- Exercise objective
For every record below, write out an exact copy.

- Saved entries
= Beginning of Section =

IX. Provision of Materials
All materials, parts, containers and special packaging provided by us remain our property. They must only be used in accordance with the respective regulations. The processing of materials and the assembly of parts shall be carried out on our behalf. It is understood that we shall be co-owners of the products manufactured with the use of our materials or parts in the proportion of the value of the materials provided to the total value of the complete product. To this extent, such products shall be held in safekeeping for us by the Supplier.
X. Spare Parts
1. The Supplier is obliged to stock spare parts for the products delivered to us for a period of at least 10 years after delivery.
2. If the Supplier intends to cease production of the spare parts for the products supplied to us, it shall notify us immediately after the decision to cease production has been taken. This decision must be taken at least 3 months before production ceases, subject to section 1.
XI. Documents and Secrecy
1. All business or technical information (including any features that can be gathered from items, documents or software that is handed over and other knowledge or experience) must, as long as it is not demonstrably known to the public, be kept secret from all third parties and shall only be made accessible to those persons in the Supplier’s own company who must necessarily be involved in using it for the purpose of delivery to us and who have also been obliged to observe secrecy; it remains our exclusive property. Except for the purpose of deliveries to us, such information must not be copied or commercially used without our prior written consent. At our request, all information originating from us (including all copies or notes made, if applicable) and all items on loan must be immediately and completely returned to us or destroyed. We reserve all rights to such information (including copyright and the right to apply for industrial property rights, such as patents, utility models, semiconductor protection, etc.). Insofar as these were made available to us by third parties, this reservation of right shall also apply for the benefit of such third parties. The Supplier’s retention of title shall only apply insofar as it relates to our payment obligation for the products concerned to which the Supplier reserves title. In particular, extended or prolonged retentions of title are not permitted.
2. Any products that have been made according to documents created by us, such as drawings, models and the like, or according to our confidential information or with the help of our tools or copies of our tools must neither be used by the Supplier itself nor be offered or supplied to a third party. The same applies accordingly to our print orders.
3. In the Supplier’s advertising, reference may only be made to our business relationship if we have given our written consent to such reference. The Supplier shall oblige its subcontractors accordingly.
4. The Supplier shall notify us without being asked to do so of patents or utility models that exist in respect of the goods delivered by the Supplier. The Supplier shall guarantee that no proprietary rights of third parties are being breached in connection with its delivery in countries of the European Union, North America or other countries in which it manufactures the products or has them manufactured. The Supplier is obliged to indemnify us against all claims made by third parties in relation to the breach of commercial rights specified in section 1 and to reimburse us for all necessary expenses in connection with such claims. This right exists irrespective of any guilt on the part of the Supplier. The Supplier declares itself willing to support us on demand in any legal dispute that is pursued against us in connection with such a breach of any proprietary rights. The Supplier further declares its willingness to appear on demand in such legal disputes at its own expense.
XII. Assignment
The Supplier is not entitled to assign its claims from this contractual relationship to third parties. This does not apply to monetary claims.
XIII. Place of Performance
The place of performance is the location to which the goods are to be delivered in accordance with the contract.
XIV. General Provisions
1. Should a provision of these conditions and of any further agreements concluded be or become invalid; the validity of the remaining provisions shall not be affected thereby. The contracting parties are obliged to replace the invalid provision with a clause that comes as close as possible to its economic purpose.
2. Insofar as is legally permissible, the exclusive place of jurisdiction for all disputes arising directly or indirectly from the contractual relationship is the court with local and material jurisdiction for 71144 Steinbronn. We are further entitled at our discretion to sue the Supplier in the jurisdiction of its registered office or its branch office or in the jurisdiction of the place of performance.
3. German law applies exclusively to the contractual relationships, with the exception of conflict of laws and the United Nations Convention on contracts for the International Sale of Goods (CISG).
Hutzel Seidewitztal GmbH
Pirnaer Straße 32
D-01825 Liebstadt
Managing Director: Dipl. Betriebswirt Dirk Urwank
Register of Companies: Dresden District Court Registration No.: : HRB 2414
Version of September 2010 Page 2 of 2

= End of Section =

- Answer to this exercise
IX. Provision of Materials
All materials, parts, containers and special packaging provided by us remain our property. They must only be used in accordance with the respective regulations. The processing of materials and the assembly of parts shall be carried out on our behalf. It is understood that we shall be co-owners of the products manufactured with the use of our materials or parts in the proportion of the value of the materials provided to the total value of the complete product. To this extent, such products shall be held in safekeeping for us by the Supplier.
X. Spare Parts
1. The Supplier is obliged to stock spare parts for the products delivered to us for a period of at least 10 years after delivery.
2. If the Supplier intends to cease production of the spare parts for the products supplied to us, it shall notify us immediately after the decision to cease production has been taken. This decision must be taken at least 3 months before production ceases, subject to section 1.
XI. Documents and Secrecy
1. All business or technical information (including any features that can be gathered from items, documents or software that is handed over and other knowledge or experience) must, as long as it is not demonstrably known to the public, be kept secret from all third parties and shall only be made accessible to those persons in the Supplier’s own company who must necessarily be involved in using it for the purpose of delivery to us and who have also been obliged to observe secrecy; it remains our exclusive property. Except for the purpose of deliveries to us, such information must not be copied or commercially used without our prior written consent. At our request, all information originating from us (including all copies or notes made, if applicable) and all items on loan must be immediately and completely returned to us or destroyed. We reserve all rights to such information (including copyright and the right to apply for industrial property rights, such as patents, utility models, semiconductor protection, etc.). Insofar as these were made available to us by third parties, this reservation of right shall also apply for the benefit of such third parties. The Supplier’s retention of title shall only apply insofar as it relates to our payment obligation for the products concerned to which the Supplier reserves title. In particular, extended or prolonged retentions of title are not permitted.
2. Any products that have been made according to documents created by us, such as drawings, models and the like, or according to our confidential information or with the help of our tools or copies of our tools must neither be used by the Supplier itself nor be offered or supplied to a third party. The same applies accordingly to our print orders.
3. In the Supplier’s advertising, reference may only be made to our business relationship if we have given our written consent to such reference. The Supplier shall oblige its subcontractors accordingly.
4. The Supplier shall notify us without being asked to do so of patents or utility models that exist in respect of the goods delivered by the Supplier. The Supplier shall guarantee that no proprietary rights of third parties are being breached in connection with its delivery in countries of the European Union, North America or other countries in which it manufactures the products or has them manufactured. The Supplier is obliged to indemnify us against all claims made by third parties in relation to the breach of commercial rights specified in section 1 and to reimburse us for all necessary expenses in connection with such claims. This right exists irrespective of any guilt on the part of the Supplier. The Supplier declares itself willing to support us on demand in any legal dispute that is pursued against us in connection with such a breach of any proprietary rights. The Supplier further declares its willingness to appear on demand in such legal disputes at its own expense.
XII. Assignment
The Supplier is not entitled to assign its claims from this contractual relationship to third parties. This does not apply to monetary claims.
XIII. Place of Performance
The place of performance is the location to which the goods are to be delivered in accordance with the contract.
XIV. General Provisions
1. Should a provision of these conditions and of any further agreements concluded be or become invalid; the validity of the remaining provisions shall not be affected thereby. The contracting parties are obliged to replace the invalid provision with a clause that comes as close as possible to its economic purpose.
2. Insofar as is legally permissible, the exclusive place of jurisdiction for all disputes arising directly or indirectly from the contractual relationship is the court with local and material jurisdiction for 71144 Steinbronn. We are further entitled at our discretion to sue the Supplier in the jurisdiction of its registered office or its branch office or in the jurisdiction of the place of performance.
3. German law applies exclusively to the contractual relationships, with the exception of conflict of laws and the United Nations Convention on contracts for the International Sale of Goods (CISG).
Hutzel Seidewitztal GmbH
Pirnaer Straße 32
D-01825 Liebstadt
Managing Director: Dipl. Betriebswirt Dirk Urwank
Register of Companies: Dresden District Court Registration No.: : HRB 2414
Version of September 2010 Page 2 of 2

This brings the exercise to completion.